[webkit-dev] Proposal: Remove ENABLE(MATHML)

Frédéric WANG fred.wang at free.fr
Wed Oct 25 11:31:35 PDT 2017


On 25/10/2017 19:05, Maciej Stachowiak wrote:
>
> (1) Is it at all common to use MathML with a math font specified as a web font? Can you give an example?
I can't say whether it is "common" but I guess the trick is well known
by MathML users, since unfortunately many systems do not provide math
fonts by default. I have a github repo with known fonts at
https://github.com/fred-wang/MathFonts

As an example Jacques Distler uses STIX 2 WOFF on his blog:

https://golem.ph.utexas.edu/~distler/blog/archives/002702.html
https://golem.ph.utexas.edu/~distler/blog/styles-site.css

Some people also bundle WOFF fonts in web apps or ebooks. Web fonts are
also used by browser addons e.g.
https://addons.mozilla.org/en-US/firefox/addon/mathml-fonts/ which allow
to workaround the lack of system fonts (and the impossibility to install
them for users).

Website using MathML often have a page with installation instructions
for math fonts, for example on NIST dlmf:
http://dlmf.nist.gov/help/mathml#S3

Note that I've seen similar things (WOFF fonts, addons, instructions)
for other languages in the past e.g.
https://addons.mozilla.org/en-US/firefox/addon/khmer-fonts-package/, so
again it's not specific to math.

> (2) Is it at all common to use MathML only to the extent that it's rendered fine without a math font?
Again, I'm not sure how common it is but I've seen some users happy with
basic MathML rendering for elementary calculations. I was also surprised
to see some people excited about my CSS stylesheet at
https://github.com/fred-wang/mathml.css that can render very basic math.
There are a lot of such formulas on Wikipedia, for sure for instance
https://en.wikipedia.org/wiki/Fraction_(mathematics) contains MathML
formulas that can be rendered without specialized math fonts.
> (3) In the cases above, is there usually an image fallback?
It really depends on the website. But definitely people using MathML
need some fallback (image, CSS layout, javascript layout, text etc).

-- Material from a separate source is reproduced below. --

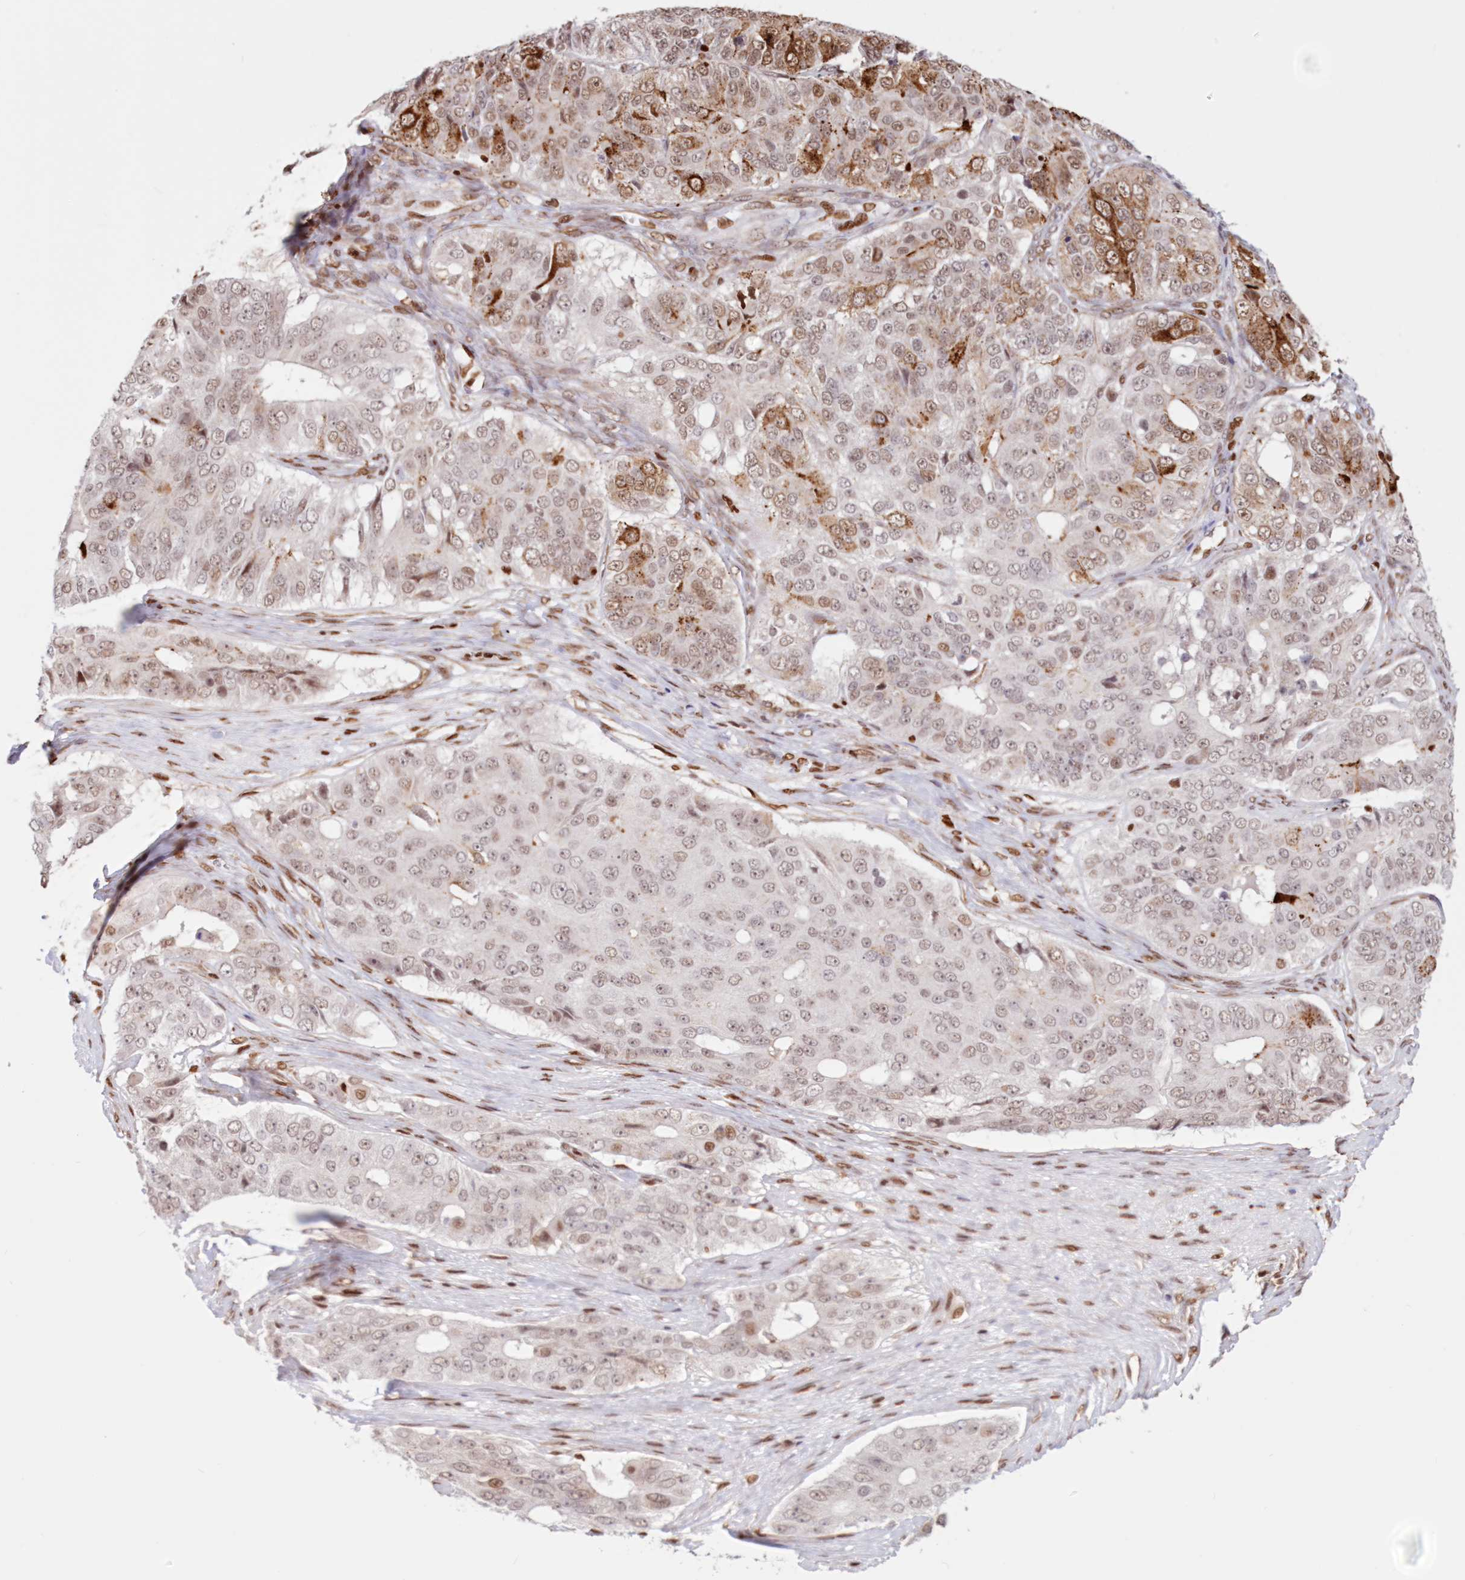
{"staining": {"intensity": "moderate", "quantity": "<25%", "location": "cytoplasmic/membranous,nuclear"}, "tissue": "ovarian cancer", "cell_type": "Tumor cells", "image_type": "cancer", "snomed": [{"axis": "morphology", "description": "Carcinoma, endometroid"}, {"axis": "topography", "description": "Ovary"}], "caption": "Moderate cytoplasmic/membranous and nuclear expression for a protein is identified in about <25% of tumor cells of endometroid carcinoma (ovarian) using immunohistochemistry.", "gene": "POLR2B", "patient": {"sex": "female", "age": 51}}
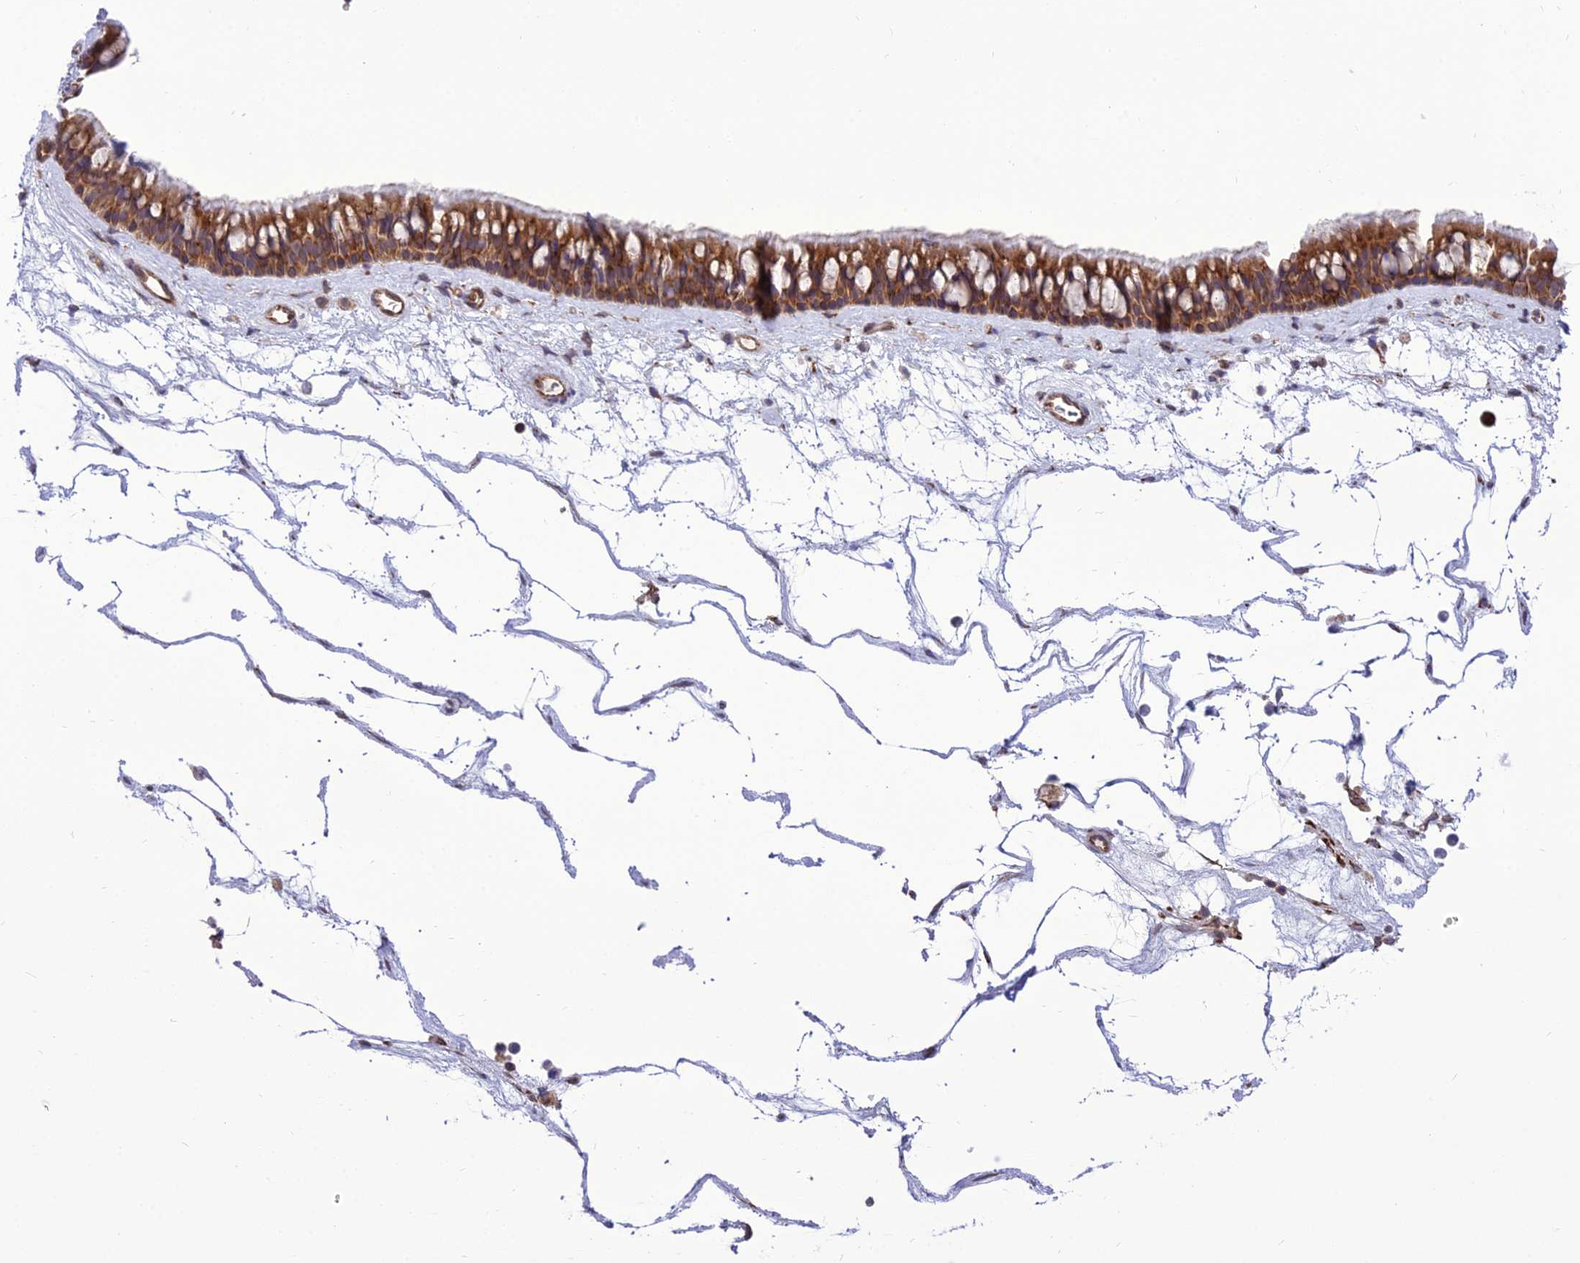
{"staining": {"intensity": "strong", "quantity": ">75%", "location": "cytoplasmic/membranous"}, "tissue": "nasopharynx", "cell_type": "Respiratory epithelial cells", "image_type": "normal", "snomed": [{"axis": "morphology", "description": "Normal tissue, NOS"}, {"axis": "topography", "description": "Nasopharynx"}], "caption": "Immunohistochemistry (DAB (3,3'-diaminobenzidine)) staining of benign nasopharynx shows strong cytoplasmic/membranous protein positivity in about >75% of respiratory epithelial cells. (Stains: DAB in brown, nuclei in blue, Microscopy: brightfield microscopy at high magnification).", "gene": "DHCR7", "patient": {"sex": "male", "age": 64}}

How this fallback is triggered depends on the website, there is not any
real rule. IIUC, the argument mentioned earlier only considers the case
where an author would try to detect MathML support and automatically
fallback to an image otherwise. As I said, authors could also try to
detect availability of math fonts, or provide WOFF fallback (Distler's
blog), or have a page to explain how to install fonts (e.g. NIST dlmf),
or use image by default and explain how to enable MathML & install fonts
(e.g. Wikipedia), or provide LaTeX fallback in an <annotation> (my blog)
or...

IMHO, platform owners should not speculate on what authors will do.
Disabling MathML just because of the lack of math fonts, does not seem a
good idea. On the one hand, if MathML is enabled page authors can still
decide to serve fallback content if they think the support is not good
enough on the user platform. On the other hand, if the platform owner
has disabled MathML, then there is no way for users/authors willing to
use MathML to force it to be enabled again...
> Why don't we wait to hear from port owners whether they would actually want to disable MathML for reason of compatibiltiy. Knowing answers to the above questions would help.
Sure. My email was to follow-up on
https://bugs.webkit.org/show_bug.cgi?id=177744 and the discussions at
the Web Engines Hackfest, so they are not forgotten. But there is no
hurry to remove the build flag for now.